* WHAT IS NEEDED:
Give the number of lines below that hold "Éducation", and only that.
START MATERIAL FOR THE TASK
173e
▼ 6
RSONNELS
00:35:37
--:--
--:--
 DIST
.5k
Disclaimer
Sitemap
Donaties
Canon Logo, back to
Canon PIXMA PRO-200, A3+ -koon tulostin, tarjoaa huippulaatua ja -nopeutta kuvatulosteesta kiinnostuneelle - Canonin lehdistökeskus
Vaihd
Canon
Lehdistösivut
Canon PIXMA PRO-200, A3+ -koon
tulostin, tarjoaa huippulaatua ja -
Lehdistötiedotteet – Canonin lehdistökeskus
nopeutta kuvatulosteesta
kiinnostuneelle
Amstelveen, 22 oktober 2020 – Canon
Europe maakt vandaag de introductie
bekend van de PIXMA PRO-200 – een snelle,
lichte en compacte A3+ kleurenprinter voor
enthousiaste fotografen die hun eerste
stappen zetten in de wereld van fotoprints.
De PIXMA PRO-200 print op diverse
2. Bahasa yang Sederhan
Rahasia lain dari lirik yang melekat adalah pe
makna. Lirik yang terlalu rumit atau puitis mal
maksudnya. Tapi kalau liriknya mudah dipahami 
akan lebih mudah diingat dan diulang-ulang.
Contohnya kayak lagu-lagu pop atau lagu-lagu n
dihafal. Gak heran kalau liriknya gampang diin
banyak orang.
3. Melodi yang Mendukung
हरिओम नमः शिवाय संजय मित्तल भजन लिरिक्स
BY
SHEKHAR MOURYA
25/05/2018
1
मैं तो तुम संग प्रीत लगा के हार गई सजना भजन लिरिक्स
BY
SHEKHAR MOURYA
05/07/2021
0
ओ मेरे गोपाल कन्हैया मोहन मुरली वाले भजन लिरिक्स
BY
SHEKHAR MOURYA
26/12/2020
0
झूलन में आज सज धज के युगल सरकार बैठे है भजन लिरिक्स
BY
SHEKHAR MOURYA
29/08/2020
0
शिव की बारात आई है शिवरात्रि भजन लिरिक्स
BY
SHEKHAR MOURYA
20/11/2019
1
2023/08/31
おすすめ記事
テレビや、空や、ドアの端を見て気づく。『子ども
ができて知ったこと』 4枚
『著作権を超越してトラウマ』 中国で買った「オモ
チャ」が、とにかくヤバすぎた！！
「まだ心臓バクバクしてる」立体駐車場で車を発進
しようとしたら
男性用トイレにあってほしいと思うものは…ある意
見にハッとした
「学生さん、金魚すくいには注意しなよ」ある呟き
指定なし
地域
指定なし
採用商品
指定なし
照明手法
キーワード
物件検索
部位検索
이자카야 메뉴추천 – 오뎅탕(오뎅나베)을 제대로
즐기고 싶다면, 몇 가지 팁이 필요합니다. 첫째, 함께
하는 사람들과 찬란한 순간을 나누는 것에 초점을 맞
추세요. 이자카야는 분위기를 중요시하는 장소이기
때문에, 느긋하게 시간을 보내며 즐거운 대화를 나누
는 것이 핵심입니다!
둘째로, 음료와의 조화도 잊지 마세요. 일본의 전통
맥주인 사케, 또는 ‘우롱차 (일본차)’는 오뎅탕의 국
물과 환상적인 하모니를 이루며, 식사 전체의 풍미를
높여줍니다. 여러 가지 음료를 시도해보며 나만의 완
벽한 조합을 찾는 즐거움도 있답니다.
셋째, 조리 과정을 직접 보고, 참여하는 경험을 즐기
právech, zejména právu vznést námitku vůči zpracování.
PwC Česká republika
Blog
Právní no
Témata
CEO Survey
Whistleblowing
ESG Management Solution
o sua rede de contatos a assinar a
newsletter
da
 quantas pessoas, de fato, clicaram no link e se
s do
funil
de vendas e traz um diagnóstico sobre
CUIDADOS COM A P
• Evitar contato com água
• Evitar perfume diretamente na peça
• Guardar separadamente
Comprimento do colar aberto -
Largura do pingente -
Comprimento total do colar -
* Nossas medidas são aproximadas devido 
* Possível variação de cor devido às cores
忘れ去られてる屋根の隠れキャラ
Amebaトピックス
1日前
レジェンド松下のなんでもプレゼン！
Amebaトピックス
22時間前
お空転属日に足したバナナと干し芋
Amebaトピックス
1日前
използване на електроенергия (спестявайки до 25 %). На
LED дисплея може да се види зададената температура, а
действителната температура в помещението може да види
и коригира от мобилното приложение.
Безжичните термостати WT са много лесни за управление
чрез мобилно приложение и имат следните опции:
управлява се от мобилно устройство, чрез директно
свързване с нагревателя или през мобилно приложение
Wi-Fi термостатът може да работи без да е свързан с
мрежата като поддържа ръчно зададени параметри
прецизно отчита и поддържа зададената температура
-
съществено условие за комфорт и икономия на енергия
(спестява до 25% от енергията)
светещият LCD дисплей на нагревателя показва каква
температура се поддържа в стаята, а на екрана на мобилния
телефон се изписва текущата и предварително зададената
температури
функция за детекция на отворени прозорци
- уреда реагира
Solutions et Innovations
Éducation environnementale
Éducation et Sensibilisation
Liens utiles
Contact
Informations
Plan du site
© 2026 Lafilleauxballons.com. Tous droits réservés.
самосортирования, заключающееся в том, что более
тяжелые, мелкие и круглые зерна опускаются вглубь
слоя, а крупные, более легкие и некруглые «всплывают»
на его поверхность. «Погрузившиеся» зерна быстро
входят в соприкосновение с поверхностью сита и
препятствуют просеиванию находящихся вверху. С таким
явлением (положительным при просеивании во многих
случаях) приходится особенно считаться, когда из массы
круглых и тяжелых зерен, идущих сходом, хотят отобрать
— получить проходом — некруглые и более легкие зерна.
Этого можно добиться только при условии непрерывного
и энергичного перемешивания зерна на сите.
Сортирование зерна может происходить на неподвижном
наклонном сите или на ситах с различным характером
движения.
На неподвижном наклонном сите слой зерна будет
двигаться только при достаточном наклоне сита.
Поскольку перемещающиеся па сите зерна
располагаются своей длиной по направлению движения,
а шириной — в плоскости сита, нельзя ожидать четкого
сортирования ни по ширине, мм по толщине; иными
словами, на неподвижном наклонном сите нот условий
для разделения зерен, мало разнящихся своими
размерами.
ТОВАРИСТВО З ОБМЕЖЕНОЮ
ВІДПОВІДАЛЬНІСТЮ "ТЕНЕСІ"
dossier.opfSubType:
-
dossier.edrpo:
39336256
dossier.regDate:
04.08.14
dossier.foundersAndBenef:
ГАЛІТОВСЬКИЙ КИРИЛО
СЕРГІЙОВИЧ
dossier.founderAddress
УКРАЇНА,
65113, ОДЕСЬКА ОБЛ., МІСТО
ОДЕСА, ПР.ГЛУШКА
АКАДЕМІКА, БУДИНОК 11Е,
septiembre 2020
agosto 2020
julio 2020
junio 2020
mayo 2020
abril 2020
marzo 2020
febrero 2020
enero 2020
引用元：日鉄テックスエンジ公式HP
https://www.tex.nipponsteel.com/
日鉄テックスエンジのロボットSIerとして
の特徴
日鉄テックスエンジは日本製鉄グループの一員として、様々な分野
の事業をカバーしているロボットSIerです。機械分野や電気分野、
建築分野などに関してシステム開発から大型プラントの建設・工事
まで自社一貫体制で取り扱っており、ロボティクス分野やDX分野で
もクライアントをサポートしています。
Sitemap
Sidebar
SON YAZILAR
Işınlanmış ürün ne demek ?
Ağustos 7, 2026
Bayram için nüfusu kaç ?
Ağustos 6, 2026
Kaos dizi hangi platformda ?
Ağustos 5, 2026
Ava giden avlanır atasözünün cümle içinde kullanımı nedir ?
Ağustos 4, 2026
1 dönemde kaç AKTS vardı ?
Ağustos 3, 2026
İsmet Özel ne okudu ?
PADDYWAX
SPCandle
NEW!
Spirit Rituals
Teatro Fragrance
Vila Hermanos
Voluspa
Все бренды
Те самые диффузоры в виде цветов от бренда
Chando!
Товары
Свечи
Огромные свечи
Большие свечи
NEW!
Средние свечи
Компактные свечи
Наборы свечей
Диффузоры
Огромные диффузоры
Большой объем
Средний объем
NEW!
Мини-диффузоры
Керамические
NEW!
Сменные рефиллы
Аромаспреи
END MATERIAL FOR THE TASK
* RESULT OF THE EXERCISE:
2